Я смеюсь. И сжатой ладонью прикрываю рот:

— Роза, Роза! Я Тюльпан. Нас разоблачили. Как слышно? Прием!

Я говорю негромко, но Лина меня слышит. И улыбается. Она открывает холодильник, берет оттуда тарелку с пирожным, говорит что-то официанту, а потом возвращается за наш столик.

— Еще пару часов назад я бы сказала, что ты не Тюльпан, а Нарцисс, — она перекладывает бисквит на салфетку и подносит его к губам, — но Тюльпан, как ни странно, тебе тоже подходит.

Она кусает его и почти не пачкается. Только крошечная капля шоколадной глазури остается в ямке над верхней губой.

— Я требую подробностей!

— Я требую, чтобы ты тоже ел, а не пялился на меня.

Я снова смеюсь. Но теперь уже не над ее словами или действиями, а над собой. Черт, ведь я действительно пялюсь! Не смотрю, а именно пялюсь. Темно-коричневая точка под ее вздернутым носиком меня гипнотизирует. Ничего не могу с собой поделать — безотрывно слежу за движением ее губ. Но так нельзя!

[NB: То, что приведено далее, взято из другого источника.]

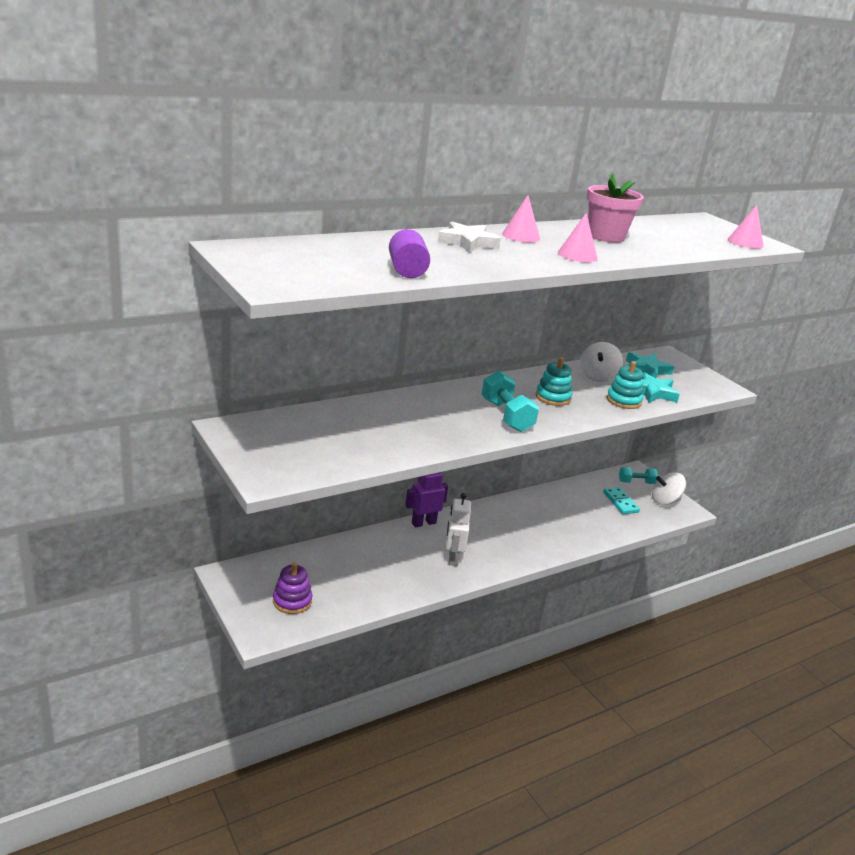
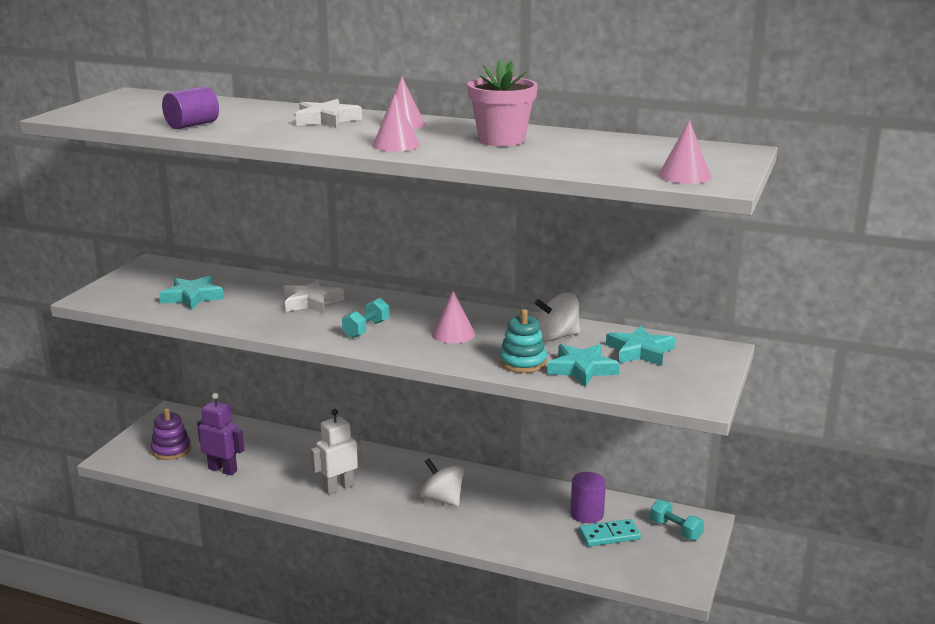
camera: 55 degrees right, 5 degrees down
purple robot [405,472,448,527] -> purple robot moved to [197,393,244,476]
turquoise dumbbell [482,371,539,432] -> turquoise dumbbell [342,298,390,338], size x0.63
turquoise stacking toy [536,357,572,406] -> pink cone [432,291,475,343]
turquoise domino [603,487,640,514] -> turquoise domino turned 45 degrees clockwise [579,519,641,546]
white spinning top [652,472,686,505] -> white spinning top moved to [420,458,464,507]
none -> turquoise star [159,275,224,310]
none -> white star [284,279,344,314]
none -> purple cylinder [571,472,606,523]

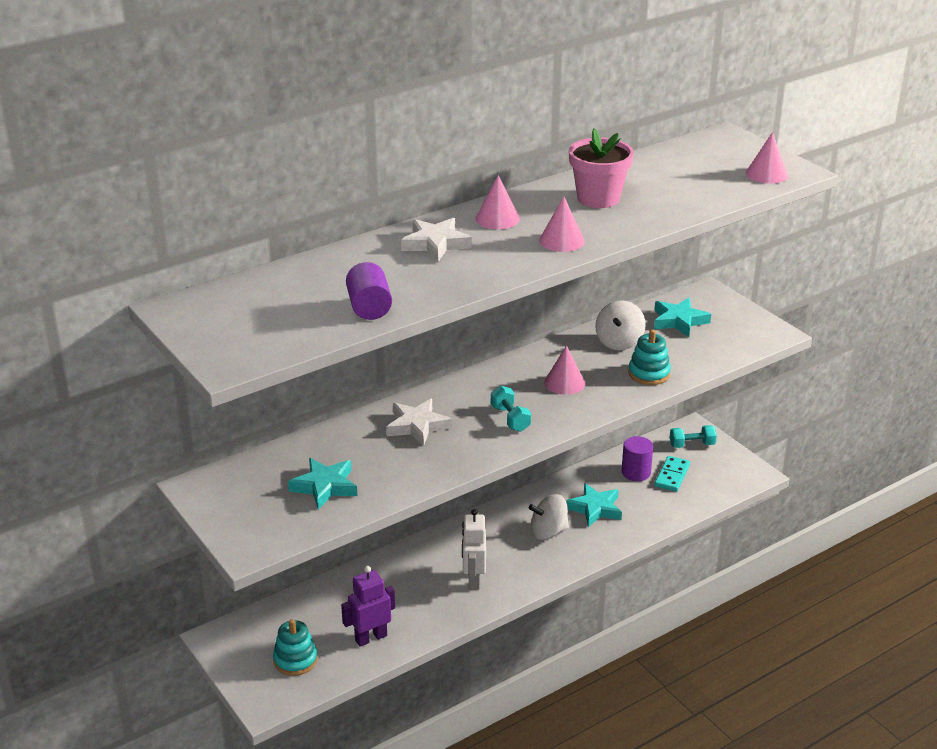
camera: 55 degrees left, 10 degrees up
purple stacking toy [151,408,191,460] -> turquoise stacking toy [273,619,318,676]
turquoise star [547,344,620,387] -> turquoise star moved to [566,483,622,527]

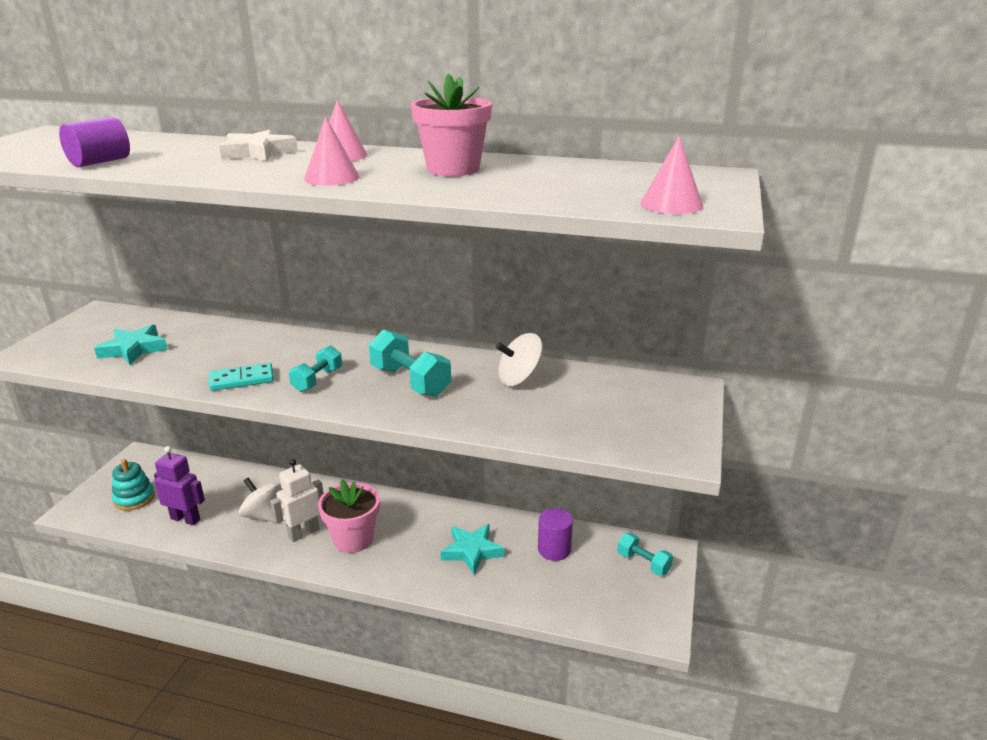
camera: 50 degrees right, 5 degrees down
white star [387,399,452,446] -> none
white spinning top [529,494,569,540] -> white spinning top moved to [239,477,283,523]
pink cone [544,345,585,395] -> turquoise dumbbell [369,329,451,397]
turquoise stacking toy [628,329,671,385] -> none
turquoise star [654,298,711,337] -> none
turquoise domino [654,456,690,492] -> turquoise domino moved to [209,363,274,391]
none -> pink flower pot [318,479,380,553]

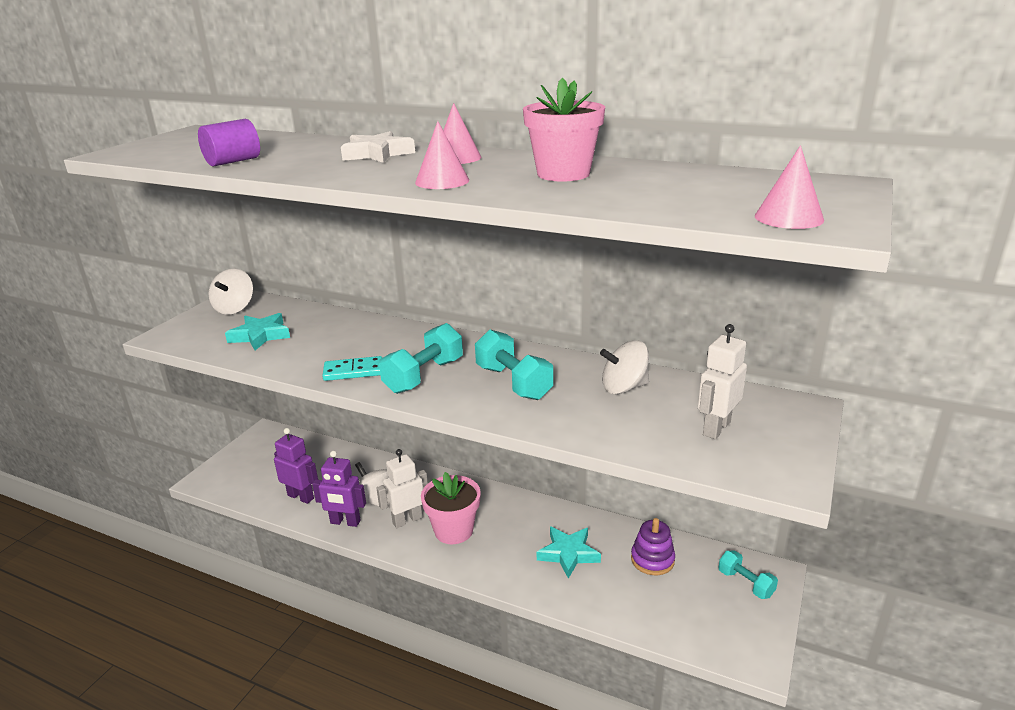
camera: 10 degrees right, 0 degrees up
turquoise stacking toy [112,459,155,511] -> none
turquoise dumbbell [289,345,342,392] -> turquoise dumbbell [379,323,463,394], size x1.58
purple cylinder [538,508,573,561] -> purple stacking toy [631,518,675,575]
none -> white spinning top [209,269,253,315]
none -> purple robot [312,451,366,527]
none -> white robot [698,324,747,439]

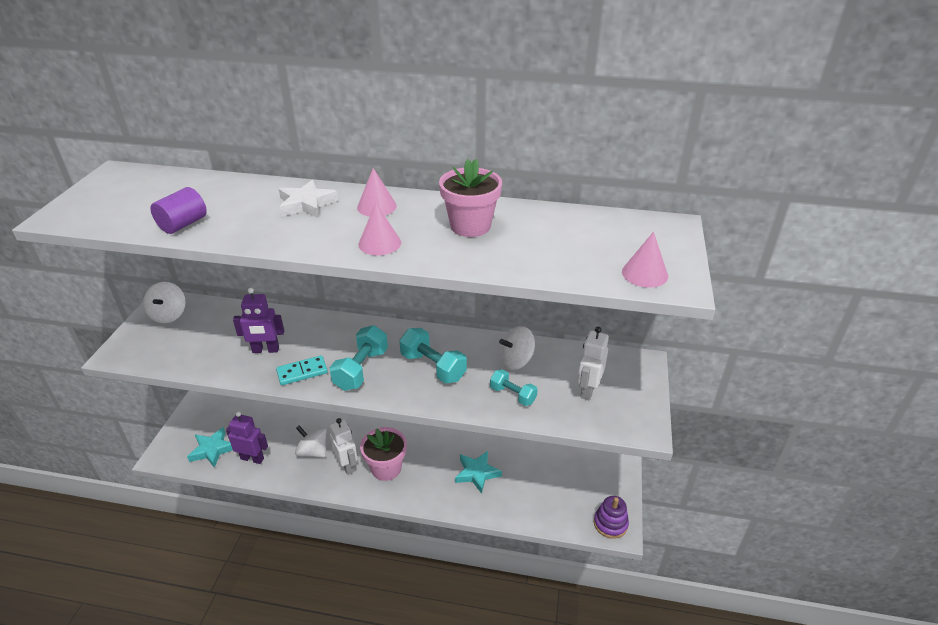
camera: 15 degrees left, 10 degrees up
turquoise star [225,313,290,350] -> turquoise star moved to [187,427,233,468]
purple robot [312,451,366,527] -> purple robot moved to [233,288,284,353]
white robot [376,449,428,528] -> white robot turned 105 degrees clockwise [329,418,357,475]
purple stacking toy [631,518,675,575] -> purple stacking toy moved to [594,496,629,539]
turquoise dumbbell [718,550,778,599] -> turquoise dumbbell moved to [490,369,538,406]

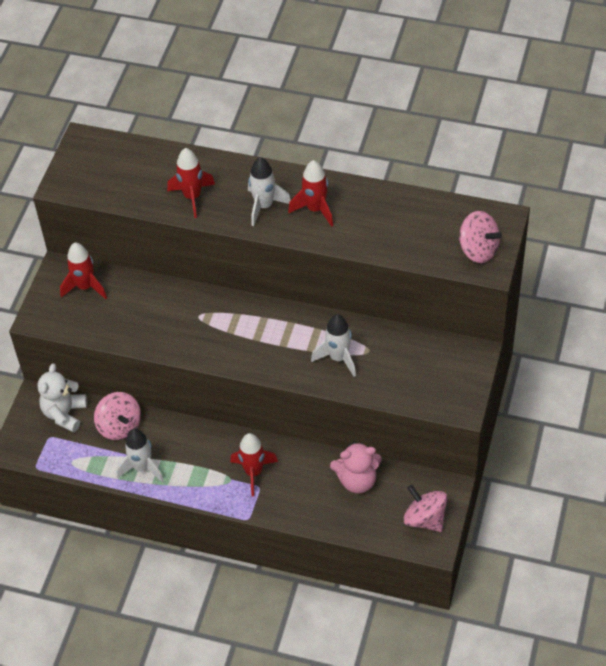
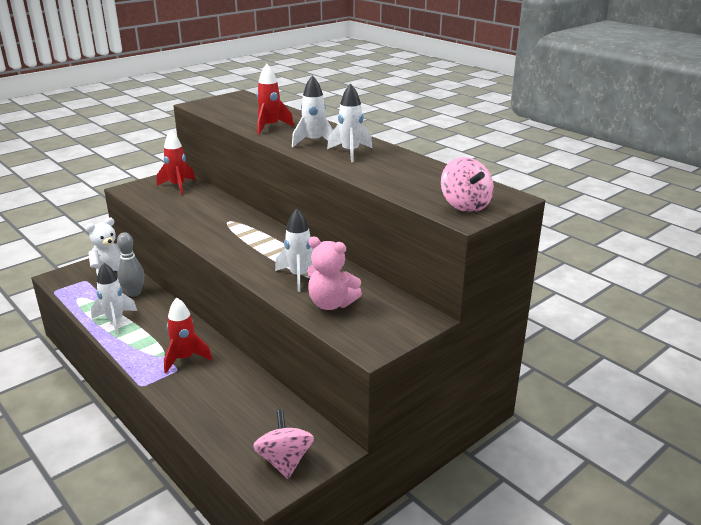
camera: 30 degrees right, 25 degrees down
pink spinning top [94,392,141,440] -> grey bowling pin [117,232,144,297]
red rocket [288,160,333,227] -> white rocket [327,84,372,162]
pink teddy bear [330,441,382,493] -> pink teddy bear moved to [307,237,362,310]

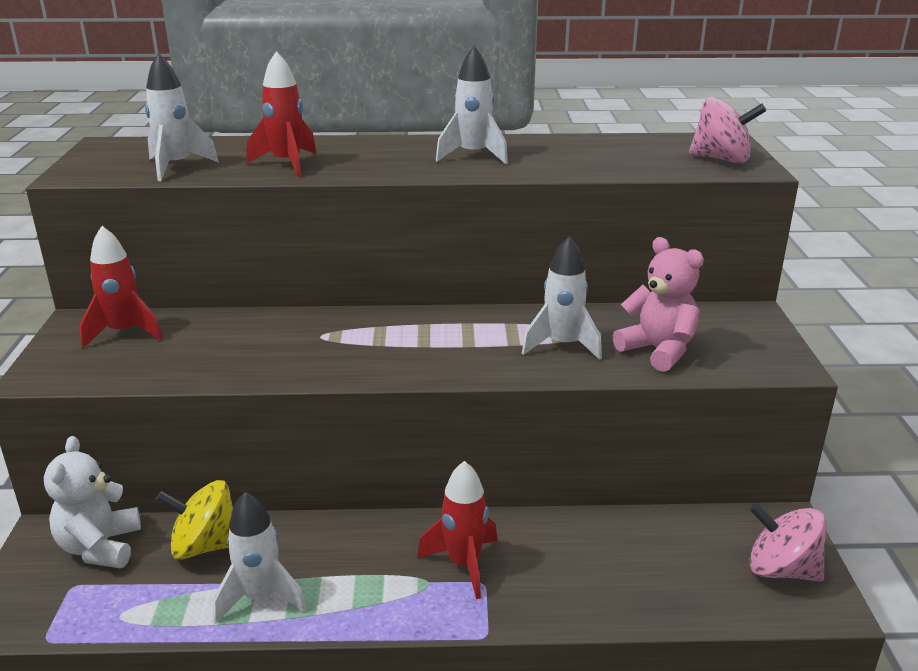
camera: 50 degrees left, 0 degrees up
grey bowling pin [117,232,144,297] -> yellow spinning top [156,480,233,560]
white rocket [292,75,337,147] -> white rocket moved to [145,53,219,181]
pink teddy bear [307,237,362,310] -> pink teddy bear turned 105 degrees counterclockwise [613,237,704,372]

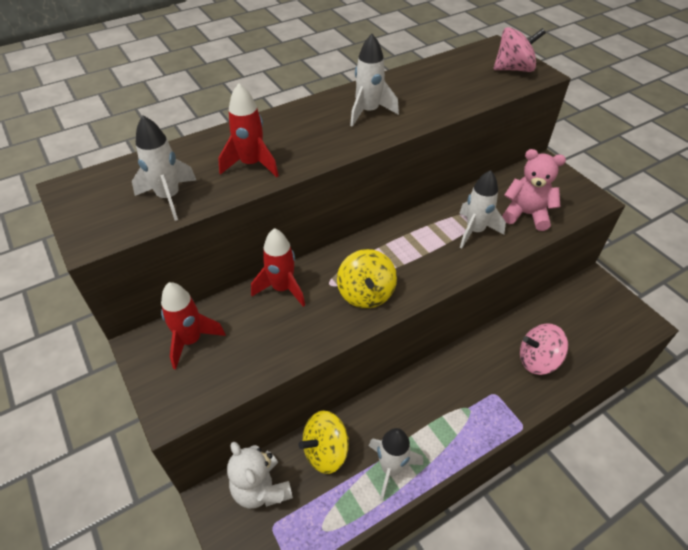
camera: 30 degrees left, 20 degrees up
red rocket [417,461,498,599] -> red rocket moved to [251,228,305,307]
pink spinning top [749,503,827,582] -> pink spinning top moved to [520,323,568,375]
none -> yellow spinning top [337,249,397,309]

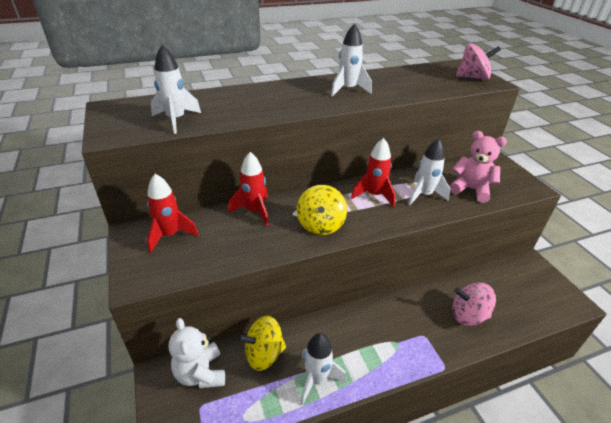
camera: 10 degrees right, 10 degrees down
red rocket [218,83,279,177] -> red rocket moved to [351,138,395,207]

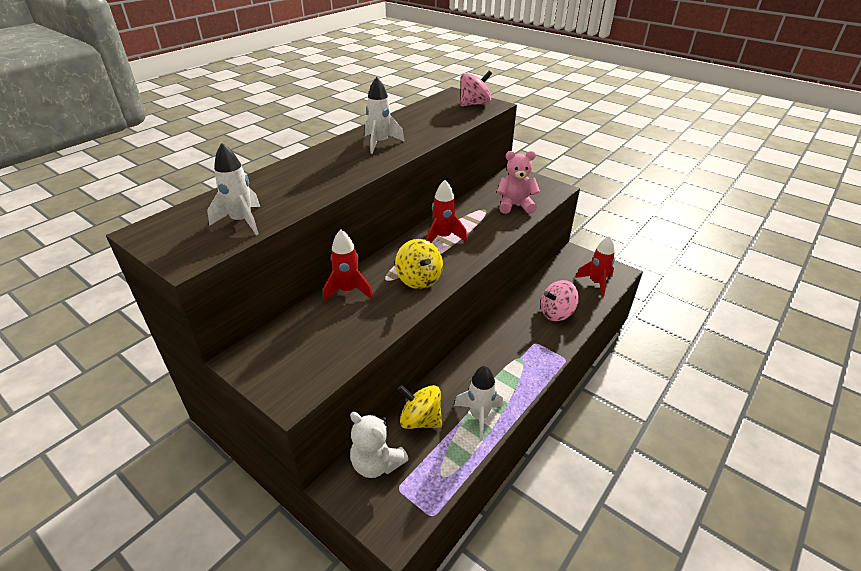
camera: 30 degrees left, 0 degrees up
red rocket [147,174,199,253] -> red rocket moved to [575,236,615,297]
yellow spinning top [237,316,286,371] -> yellow spinning top turned 75 degrees clockwise [398,385,442,429]
white rocket [408,138,450,205] -> none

— Хорошо, — я виновато утыкаюсь в меню.

— Не стоит, — она улыбается и тянется за чистой салфеткой. — Я уже заказала на вас двоих фирменный рулет.

Я перехватываю ее руку и отнимаю салфетку. Лина в недоумении замирает.

Мне не нужна салфетка: я просто не хочу, чтобы она вытирала губы.

— «На вас двоих»? — хохотнув, я переспрашиваю. — Нас здесь трое?

— Нет, — она как ни в чем не бывало ведет плечом, — двое. Но раз вы в сговоре, тебе придется отдуваться и за себя и за Розу.